Although we don’t have a date stamp on this box below, we are fairly certain it is from 1935 because it contained a first version R 700.  It’s very possible, though, that this box was actually from 1936 production.

Marklin 1935 (possibly ’36) box for R 700 locomotive


Marklin Box Style from 1935-36 with 1936 stamp

Reproduction boxes are very common from this early period as well.  They can be very convincing but by studying small differences and the stamps we can easily spot replicas.  Certain stamps like “K” “CH” and “U” are used on reproduction boxes, but were never used on certain original boxes.

A study of 3 reproduction boxes from Hans-Willi Walter described properly as replicas


A reproduction RS 700 box with incorrect “U” stamp, faded pink 20 Volts label, and improper date stamp (1933?) in upper left.

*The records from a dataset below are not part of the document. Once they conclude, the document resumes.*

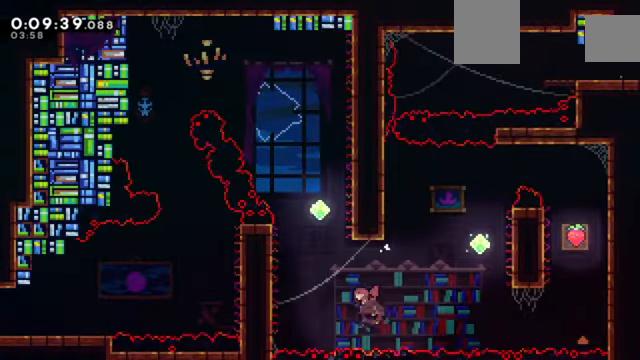
{"keys": ["c", "right", "z"], "events": [[100, "up", "up"], [401, "x", "up"], [434, "c", "down"], [434, "left", "up"], [434, "right", "down"]]}
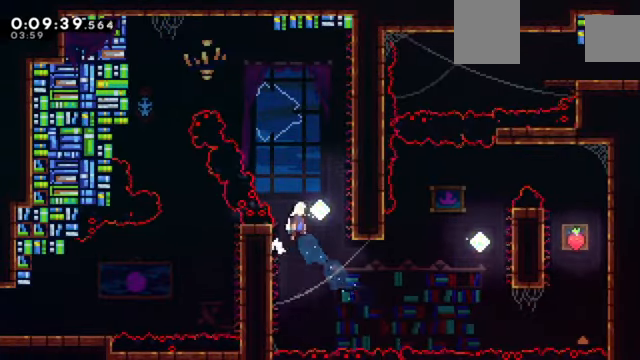
{"keys": ["c", "left", "z"], "events": [[200, "c", "up"], [300, "c", "down"], [300, "right", "up"], [367, "left", "down"]]}
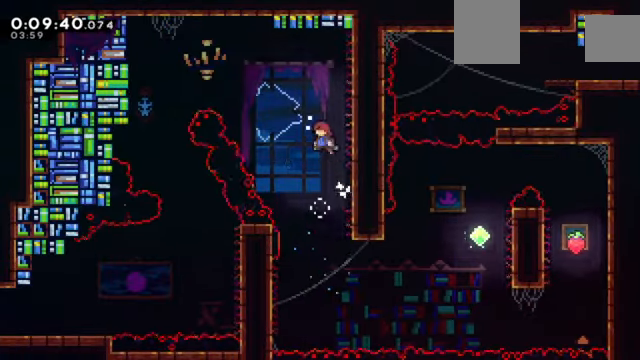
{"keys": ["left", "x", "z"], "events": [[167, "up", "down"], [234, "x", "down"], [267, "c", "up"], [501, "up", "up"]]}
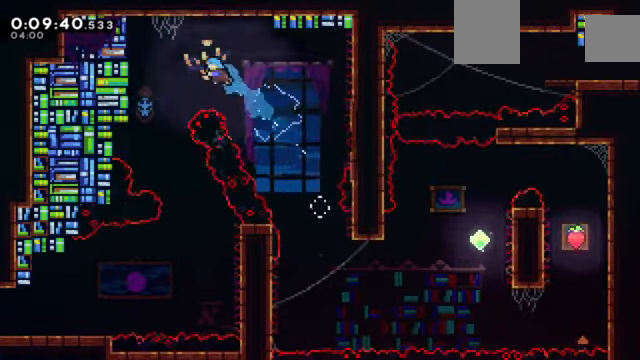
{"keys": ["right"], "events": [[133, "x", "up"], [200, "left", "up"], [200, "z", "up"], [433, "right", "down"]]}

An original box for comparison dated 1936 (1st quarter) with “M” stamp.

Early Set Boxes for 00/HO


Set boxes for Marklin train sets from 1935-36 were commonly found in a purple colored carton with an illustrated picture of a railway scene on the box top.  The sets also had orange/white labels indicating the set number (example: R 727, or others listed here) and also the voltage label (20 VOLT).

Marklin Set Box Cover from 1935-36

The boxed sets had the orange “faces” label as seen below.  

Marklin Set Box labels of the 1930s with large stamp letters on faces label


The next type of box had a orange and white label and a similar brown box that was lighter in color.   This type of box was used from 1937 to 1938 but there was another kind of box also introduced in 1938 that will be discussed next.


The year 1938 brought many changes to Marklin.  The “Perfect Reverse” system was introduced as well as a change in design of boxes for the entire range of 00 Scale production.  Marklin introduced their famous red-diamond or bicycle box (named because of the pattern of the red Marklin logo which looked like a bicycle).  This type of box was used for the remained of our focus of discussion (up to 1956) but in many different variations.  The type of box pictured below was used from 1938 to 1943.  Locomotive boxes had an orange and white label and coaches and wagons had a plain white label.